Témoigner pleinement de l'exilé avant tout relâchement

Laissez la partie blessée vous montrer tout ce qu'elle a porté — sans vous précipiter pour réparer, résoudre ou passer à autre chose.

Why it works

La douleur d'un exilé a souvent été entretenue par l'isolement même que les protecteurs ont imposé. Le témoignage compatissant depuis le Soi brise cet isolement : la partie voit son expérience reconnue et validée par le noyau de la personne, souvent pour la première fois.
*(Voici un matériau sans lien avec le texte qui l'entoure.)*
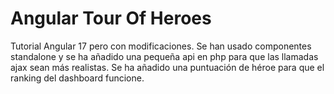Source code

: # Angular Tour Of Heroes

Tutorial Angular 17 pero con modificaciones. 
Se han usado componentes standalone y se ha añadido una pequeña api en php para que las 
llamadas ajax sean más realistas.
Se ha añadido una puntuación de héroe para que el ranking del dashboard funcione.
C'est la condition préalable au déchargement — la partie ne peut relâcher ce dont on n'a pas encore témoigné qu'elle le porte.

How to do it

  1. Depuis le Soi, tournez-vous vers l'exilé et demandez : « que veux-tu que je sache de ton expérience ? »
  2. Recevez sa réponse — image, sentiment, souvenir ou mots — sans essayer de la changer, la minimiser ou la résoudre.
  3. Reflétez ce dont vous témoignez : « je vois que tu portes [cela]. Je comprends maintenant. »
  4. Restez avec le témoignage jusqu'à ce que la partie signale qu'elle se sent vraiment vue.

Données probantes

Le témoignage compatissant recoupe des mécanismes établis dans le travail sur le traumatisme, y compris l'exposition et le traitement narratif ; la forme de témoignage de l'exilé propre à l'IFS est une méthode clinique dans une base de preuves émergente. (mechanistic)

La référence citée est un texte clinique, pas un essai ; le mécanisme du témoignage est soutenu par la littérature plus large sur le traumatisme plutôt que par des essais contrôlés randomisés propres à l'IFS.

Sources

  • van der Kolk (2014), The Body Keeps the Score — trauma processing and the importance of being seen and understood (general mechanistic support)

Erreur fréquente

Se précipiter de « je vois ta douleur » à « libérons-la » sans que la partie signale qu'elle se sent pleinement comprise. Un exilé qui ne se sent pas témoigné ne relâchera rien.